Recopiez fidèlement le passage du texte sur le village de vacances L’Espinet qui commence aux mots « En raison du » et se termine après « saisonniers au chômage. ».

_TEXTE SÉLECTIONNÉ_
····················
En raison du Covid, l’exploitant néerlandais du site n’est pas parvenu à atteindre les objectifs fixés avec les propriétaires des villas de L’Espinet. Si trois acheteurs se sont montrés « fortement intéressés » pour prendre la suite, l’établissement pourrait fermer ses portes sans garantie de les rouvrir au 30 septembre.

À quelques jours de sa pause hivernale, le village de vacances Vayamundo L’Espinet est en émoi. Le domaine de 120 hectares pourrait ne pas rouvrir ses portes à l’été prochain faute d’acheteur, mettant par là même les dix salariés permanents et les nombreux saisonniers au chômage. 

Une situation dont se désole Koen De Weerdt, directeur général de Vayamundo, exploitant actuel du site jusqu’au 30 septembre prochain. « Beaucoup de ces employés travaillent à L’Espinet depuis longtemps, indique-t-il par mail. Ils y ont mis leur cœur et leur âme. » Le directeur général du groupe belge tient d’ailleurs à les remercier pour « leur engagement inconditionnel », et pour leur travail sur cette dernière saison, « dans des circonstances très difficiles »
····················
_DONNÉES_

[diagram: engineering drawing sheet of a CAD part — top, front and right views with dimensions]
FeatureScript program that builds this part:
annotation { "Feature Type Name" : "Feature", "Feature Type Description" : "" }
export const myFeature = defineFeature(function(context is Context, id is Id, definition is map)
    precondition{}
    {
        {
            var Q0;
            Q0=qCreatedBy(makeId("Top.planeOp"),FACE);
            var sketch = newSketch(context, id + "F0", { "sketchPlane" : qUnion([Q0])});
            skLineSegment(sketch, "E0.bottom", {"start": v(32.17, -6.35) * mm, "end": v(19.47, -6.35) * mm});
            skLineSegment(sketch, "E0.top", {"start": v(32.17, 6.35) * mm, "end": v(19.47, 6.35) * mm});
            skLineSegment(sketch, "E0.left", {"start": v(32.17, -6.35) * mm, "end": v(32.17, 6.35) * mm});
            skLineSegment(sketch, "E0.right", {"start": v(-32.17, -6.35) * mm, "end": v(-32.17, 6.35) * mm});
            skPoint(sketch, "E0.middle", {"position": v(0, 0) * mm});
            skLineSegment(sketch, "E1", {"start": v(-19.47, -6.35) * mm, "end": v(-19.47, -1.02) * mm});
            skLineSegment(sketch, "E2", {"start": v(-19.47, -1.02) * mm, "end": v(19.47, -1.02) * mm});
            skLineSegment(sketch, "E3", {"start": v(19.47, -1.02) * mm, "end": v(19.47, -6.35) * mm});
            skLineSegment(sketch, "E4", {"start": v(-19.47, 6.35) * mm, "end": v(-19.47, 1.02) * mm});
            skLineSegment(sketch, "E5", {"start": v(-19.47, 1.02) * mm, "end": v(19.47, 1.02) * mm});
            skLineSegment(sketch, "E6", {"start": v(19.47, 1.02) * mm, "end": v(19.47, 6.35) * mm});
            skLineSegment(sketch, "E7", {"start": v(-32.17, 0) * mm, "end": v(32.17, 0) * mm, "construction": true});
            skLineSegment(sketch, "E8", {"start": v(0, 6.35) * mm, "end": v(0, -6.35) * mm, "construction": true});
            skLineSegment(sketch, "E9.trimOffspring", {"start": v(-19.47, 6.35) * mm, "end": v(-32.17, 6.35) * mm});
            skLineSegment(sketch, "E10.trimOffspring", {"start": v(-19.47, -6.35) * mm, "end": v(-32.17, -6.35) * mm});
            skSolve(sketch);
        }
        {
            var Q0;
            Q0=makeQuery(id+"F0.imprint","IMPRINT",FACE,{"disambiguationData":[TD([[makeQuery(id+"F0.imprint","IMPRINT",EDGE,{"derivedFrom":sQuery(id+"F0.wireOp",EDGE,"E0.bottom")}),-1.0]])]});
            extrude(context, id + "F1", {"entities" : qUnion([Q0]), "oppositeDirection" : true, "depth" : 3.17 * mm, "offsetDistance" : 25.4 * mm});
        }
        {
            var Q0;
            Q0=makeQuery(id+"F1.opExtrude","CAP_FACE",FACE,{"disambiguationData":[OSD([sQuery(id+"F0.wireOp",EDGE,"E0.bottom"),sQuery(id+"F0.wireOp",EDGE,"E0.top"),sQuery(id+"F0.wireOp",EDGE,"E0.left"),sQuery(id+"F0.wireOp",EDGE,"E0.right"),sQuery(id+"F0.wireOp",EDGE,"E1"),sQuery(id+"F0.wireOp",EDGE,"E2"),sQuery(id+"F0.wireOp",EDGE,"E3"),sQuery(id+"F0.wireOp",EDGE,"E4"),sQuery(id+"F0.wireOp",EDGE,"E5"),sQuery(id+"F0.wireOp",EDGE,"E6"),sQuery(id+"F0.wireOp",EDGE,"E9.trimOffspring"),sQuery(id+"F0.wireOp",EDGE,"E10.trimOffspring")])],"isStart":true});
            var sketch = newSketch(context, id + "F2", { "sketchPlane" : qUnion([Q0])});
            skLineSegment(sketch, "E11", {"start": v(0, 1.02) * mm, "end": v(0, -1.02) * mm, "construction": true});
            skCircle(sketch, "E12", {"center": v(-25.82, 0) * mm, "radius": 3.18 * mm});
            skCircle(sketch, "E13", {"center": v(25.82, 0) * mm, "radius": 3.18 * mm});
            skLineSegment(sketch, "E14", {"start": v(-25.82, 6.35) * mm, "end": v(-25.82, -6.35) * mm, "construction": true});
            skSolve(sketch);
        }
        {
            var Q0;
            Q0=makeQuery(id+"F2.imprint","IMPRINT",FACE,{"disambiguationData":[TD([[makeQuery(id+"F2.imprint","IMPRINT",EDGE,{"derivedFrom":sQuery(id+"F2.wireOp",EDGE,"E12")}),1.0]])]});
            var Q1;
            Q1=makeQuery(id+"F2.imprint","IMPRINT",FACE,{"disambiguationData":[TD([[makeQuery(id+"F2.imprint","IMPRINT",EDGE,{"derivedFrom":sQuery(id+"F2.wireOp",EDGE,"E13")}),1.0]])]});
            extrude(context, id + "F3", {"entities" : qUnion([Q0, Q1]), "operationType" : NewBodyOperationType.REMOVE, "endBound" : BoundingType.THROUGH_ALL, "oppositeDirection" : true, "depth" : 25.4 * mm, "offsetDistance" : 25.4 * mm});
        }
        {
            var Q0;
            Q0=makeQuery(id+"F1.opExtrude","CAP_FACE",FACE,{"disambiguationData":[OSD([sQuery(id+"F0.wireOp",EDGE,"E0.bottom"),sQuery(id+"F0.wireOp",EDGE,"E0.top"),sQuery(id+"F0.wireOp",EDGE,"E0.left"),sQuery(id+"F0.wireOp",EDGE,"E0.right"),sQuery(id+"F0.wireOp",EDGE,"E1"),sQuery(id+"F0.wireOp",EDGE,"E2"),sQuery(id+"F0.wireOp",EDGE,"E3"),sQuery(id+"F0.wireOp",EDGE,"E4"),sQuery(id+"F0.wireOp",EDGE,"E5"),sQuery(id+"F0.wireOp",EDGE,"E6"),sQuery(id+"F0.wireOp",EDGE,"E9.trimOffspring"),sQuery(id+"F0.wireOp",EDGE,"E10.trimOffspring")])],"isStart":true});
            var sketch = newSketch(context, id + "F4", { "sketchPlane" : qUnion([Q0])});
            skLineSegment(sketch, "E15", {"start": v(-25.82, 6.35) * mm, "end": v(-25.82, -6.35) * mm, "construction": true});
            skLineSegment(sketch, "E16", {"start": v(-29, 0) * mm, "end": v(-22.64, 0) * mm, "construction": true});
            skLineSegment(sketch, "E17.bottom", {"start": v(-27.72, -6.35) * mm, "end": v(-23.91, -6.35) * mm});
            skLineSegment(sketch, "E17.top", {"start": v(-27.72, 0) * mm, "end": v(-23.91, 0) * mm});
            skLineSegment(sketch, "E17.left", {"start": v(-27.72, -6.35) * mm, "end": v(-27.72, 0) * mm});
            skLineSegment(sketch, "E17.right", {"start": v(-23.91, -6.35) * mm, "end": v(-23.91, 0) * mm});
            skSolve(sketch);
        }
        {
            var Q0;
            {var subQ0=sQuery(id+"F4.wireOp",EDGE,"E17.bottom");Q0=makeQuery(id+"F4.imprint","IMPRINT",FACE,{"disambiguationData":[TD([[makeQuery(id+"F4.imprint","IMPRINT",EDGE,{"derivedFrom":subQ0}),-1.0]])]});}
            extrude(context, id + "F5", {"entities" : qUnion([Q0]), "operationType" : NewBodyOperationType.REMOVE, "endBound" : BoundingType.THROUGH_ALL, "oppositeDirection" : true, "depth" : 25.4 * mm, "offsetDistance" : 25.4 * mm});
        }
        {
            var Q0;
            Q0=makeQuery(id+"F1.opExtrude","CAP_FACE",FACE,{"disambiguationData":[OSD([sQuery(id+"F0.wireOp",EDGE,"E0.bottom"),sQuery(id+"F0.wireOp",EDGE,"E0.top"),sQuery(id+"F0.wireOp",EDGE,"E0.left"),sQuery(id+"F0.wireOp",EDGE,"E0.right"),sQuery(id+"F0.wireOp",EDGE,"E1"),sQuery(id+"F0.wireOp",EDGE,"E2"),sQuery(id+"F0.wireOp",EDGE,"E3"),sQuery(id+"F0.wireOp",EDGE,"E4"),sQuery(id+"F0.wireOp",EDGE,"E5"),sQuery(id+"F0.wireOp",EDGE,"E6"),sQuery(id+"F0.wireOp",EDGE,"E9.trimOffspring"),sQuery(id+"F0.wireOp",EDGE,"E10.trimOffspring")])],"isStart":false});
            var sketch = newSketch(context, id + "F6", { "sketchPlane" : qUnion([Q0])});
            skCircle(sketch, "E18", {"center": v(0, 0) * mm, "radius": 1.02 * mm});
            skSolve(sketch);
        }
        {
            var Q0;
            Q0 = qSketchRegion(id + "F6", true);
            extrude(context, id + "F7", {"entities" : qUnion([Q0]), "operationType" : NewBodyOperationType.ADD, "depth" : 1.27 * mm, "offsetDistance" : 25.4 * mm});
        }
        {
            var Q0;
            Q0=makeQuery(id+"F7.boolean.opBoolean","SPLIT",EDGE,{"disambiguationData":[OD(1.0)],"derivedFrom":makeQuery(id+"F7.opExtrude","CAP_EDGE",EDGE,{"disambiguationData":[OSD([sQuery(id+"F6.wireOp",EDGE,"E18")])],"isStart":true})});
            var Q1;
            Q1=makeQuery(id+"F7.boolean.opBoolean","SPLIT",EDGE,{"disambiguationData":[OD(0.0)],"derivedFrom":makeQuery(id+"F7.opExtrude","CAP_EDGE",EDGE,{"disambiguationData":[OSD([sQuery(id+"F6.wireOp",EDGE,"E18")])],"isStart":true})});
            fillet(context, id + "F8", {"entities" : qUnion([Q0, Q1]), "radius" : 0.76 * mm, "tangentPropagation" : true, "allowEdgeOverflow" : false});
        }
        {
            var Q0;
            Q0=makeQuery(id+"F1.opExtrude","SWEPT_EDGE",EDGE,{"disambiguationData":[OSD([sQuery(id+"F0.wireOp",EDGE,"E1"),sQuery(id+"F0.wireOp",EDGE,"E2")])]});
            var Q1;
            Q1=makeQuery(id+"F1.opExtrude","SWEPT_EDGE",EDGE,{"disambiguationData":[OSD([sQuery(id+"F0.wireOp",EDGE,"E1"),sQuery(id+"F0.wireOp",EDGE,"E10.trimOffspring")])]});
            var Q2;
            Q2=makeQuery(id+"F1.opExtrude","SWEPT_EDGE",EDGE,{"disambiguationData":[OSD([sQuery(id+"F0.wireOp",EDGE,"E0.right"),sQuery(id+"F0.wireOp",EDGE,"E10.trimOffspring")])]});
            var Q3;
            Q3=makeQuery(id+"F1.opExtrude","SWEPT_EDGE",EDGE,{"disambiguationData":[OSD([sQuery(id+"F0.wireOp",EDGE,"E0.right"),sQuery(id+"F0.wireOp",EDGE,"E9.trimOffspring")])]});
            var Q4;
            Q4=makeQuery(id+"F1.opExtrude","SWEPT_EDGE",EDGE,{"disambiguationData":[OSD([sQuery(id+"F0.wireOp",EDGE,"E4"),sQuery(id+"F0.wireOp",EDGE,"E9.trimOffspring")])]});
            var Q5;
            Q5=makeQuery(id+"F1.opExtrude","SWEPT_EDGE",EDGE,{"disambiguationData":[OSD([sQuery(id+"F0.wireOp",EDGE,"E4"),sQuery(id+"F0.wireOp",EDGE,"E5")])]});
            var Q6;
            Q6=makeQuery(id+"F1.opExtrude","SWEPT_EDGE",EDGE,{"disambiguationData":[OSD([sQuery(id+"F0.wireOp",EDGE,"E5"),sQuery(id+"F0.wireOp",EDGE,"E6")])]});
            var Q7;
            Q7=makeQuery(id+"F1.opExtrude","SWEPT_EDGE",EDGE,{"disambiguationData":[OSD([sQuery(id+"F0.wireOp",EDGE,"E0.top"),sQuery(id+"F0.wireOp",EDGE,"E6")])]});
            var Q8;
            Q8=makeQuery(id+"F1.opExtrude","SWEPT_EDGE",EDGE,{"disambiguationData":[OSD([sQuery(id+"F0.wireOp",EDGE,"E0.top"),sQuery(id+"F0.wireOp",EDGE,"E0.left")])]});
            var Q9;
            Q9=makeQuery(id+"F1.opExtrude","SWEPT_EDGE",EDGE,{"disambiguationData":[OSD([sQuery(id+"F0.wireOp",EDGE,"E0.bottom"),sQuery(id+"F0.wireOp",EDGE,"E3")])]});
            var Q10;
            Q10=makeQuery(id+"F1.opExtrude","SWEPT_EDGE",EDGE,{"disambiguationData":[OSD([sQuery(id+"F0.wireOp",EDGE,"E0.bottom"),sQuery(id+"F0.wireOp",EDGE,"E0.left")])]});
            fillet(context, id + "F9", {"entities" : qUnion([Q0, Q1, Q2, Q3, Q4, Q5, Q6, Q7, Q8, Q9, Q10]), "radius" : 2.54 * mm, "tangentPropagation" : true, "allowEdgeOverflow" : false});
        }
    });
····················
_SOLUTION DU PROBLÈME_
En raison du Covid, l’exploitant néerlandais du site n’est pas parvenu à atteindre les objectifs fixés avec les propriétaires des villas de L’Espinet. Si trois acheteurs se sont montrés « fortement intéressés » pour prendre la suite, l’établissement pourrait fermer ses portes sans garantie de les rouvrir au 30 septembre.

À quelques jours de sa pause hivernale, le village de vacances Vayamundo L’Espinet est en émoi. Le domaine de 120 hectares pourrait ne pas rouvrir ses portes à l’été prochain faute d’acheteur, mettant par là même les dix salariés permanents et les nombreux saisonniers au chômage.